No es la primera vez que el gobierno del presidente Jair Bolsonaro implementa operaciones militares con la excusa de contrarrestar la deforestación; en abril terminó la segunda Operación Brasil Verde, en la que se movilizó a 3.815 militares, 110 vehículos terrestres, 20 buques y 12 aviones. Costó 11,25 millones de dólares destinados a la logística y movimiento de tropas en áreas aisladas y bases avanzadas. La cifra es similar a los 14,25 millones de dólares del presupuesto anual del Instituto Brasileño del Medio Ambiente y de los Recursos Naturales Renovables, que se encarga del control y la inspección ambiental en todo el territorio brasileño.

El responsable de la campaña de Amazonia de Greenpeace Brasil, el biólogo Rômulo Batista, manifestó que el récord de junio “no es ninguna sorpresa” porque Bolsonaro “sigue con su política antiambiental e insiste en utilizar una herramienta cara e ineficaz, como el despliegue de tropas militares”. “De hecho, esto es un fracaso de la estrategia ya que además de ser de menor duración que en años anteriores, el decreto incluso advierte a los que hacen la deforestación y a los acaparadores de tierras dónde estarán patrullando los militares durante este período”, sumó.

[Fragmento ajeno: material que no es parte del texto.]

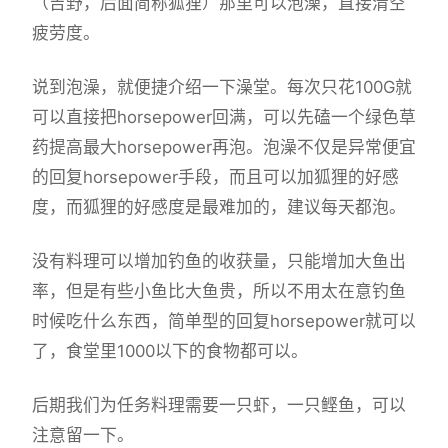
（吉野，后面简称狐狸）那里可以泡澡，直接清空
疲劳度。
说到泡澡，就便捷介绍一下澡堂。每次只花100G就
可以直接把horsepower回满，可以先磕一个绿色草
药提高最大horsepower再泡。泡澡不仅是异常便宜
的回复horsepower手段，而且可以加狐狸的好感
度，而狐狸的好感度是最难加的，建议每天都泡。
没有料理可以增加钓鱼的收获量，只能增加大鱼出
率，但是有些小鱼比大鱼贵，所以不用太在意钓鱼
时候吃什么东西，简单型的回复horsepower就可以
了，食堂里1000以下的食物都可以。
后期我们为任务料理需要一只虾，一只鲣鱼，可以
注意留一下。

Batista remarcó que los pueblos indígenas “están siendo atacados por todos lados, por los causantes de la deforestación, los madereros y mineros que avanzan hacia los bosques o territorios o por medio del Congreso y del Poder Ejecutivo”. Señaló que el gobierno “no sólo no combate los delitos y daños ambientales”, sino que también los “incentiva por acción u omisión”.

La Amazonia se tiñe de oscuro

Fernando Vela tenía 42 años, fue médico y defensor de los derechos ambientales. Integró la fundación Romi Kumu, localizada en Caquetá, Colombia, que busca generar conciencia sobre el cuidado de la flora y la fauna del piedemonte amazónico, además de promover la cultura y el arte nativo. Ellos se encargaron de comprar dos predios de 700 hectáreas ubicados en la Amazonia colombiana y crearon una reserva natural. Anteriormente los terrenos eran utilizados para la ganadería extensiva, uno de los grandes problemas de la zona. Vela buscó hacerle frente trabajando junto con comunidades rurales para restaurar los bosques dañados por la producción.

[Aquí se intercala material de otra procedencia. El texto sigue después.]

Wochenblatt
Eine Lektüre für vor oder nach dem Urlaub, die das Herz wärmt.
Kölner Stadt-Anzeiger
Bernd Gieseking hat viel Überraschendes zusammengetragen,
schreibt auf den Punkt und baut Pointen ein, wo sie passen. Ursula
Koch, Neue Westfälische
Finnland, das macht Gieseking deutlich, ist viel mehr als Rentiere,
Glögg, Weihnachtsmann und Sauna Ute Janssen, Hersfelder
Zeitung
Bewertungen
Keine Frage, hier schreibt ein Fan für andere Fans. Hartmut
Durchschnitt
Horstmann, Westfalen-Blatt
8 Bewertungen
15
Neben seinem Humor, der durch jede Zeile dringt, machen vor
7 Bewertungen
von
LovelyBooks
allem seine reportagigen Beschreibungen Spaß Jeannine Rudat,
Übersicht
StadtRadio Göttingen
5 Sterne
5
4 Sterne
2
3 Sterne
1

En agosto del año pasado, junto a un grupo de ciudadanos, presentaron ante el Tribunal Administrativo de Caquetá tres tutelas para declarar sujetos de derechos los ríos Caguán, Pescado y Caquetá. Allí el activista ambiental le contó al periódico El Espectador de Colombia: “Cuando era niño me bañaba en la quebrada La Perdiz, en el río Hacha. Era un río claro y caudaloso. Cuando volví me sorprendí de ver la cloaca en que lo habíamos convertido”. Dedicó gran parte de su vida a investigar y escribir sobre los conflictos ambientales en la Amazonia. Se centró en la deforestación y la contaminación de fuentes hídricas y esperaba próximamente difundir un documental.

El 3 de julio, Fernando se trasladaba en su camioneta cuando dos hombres en una moto le dispararon. Murió horas más tarde. En lo que va del año, 86 defensores de los derechos humanos han sido asesinados en Colombia.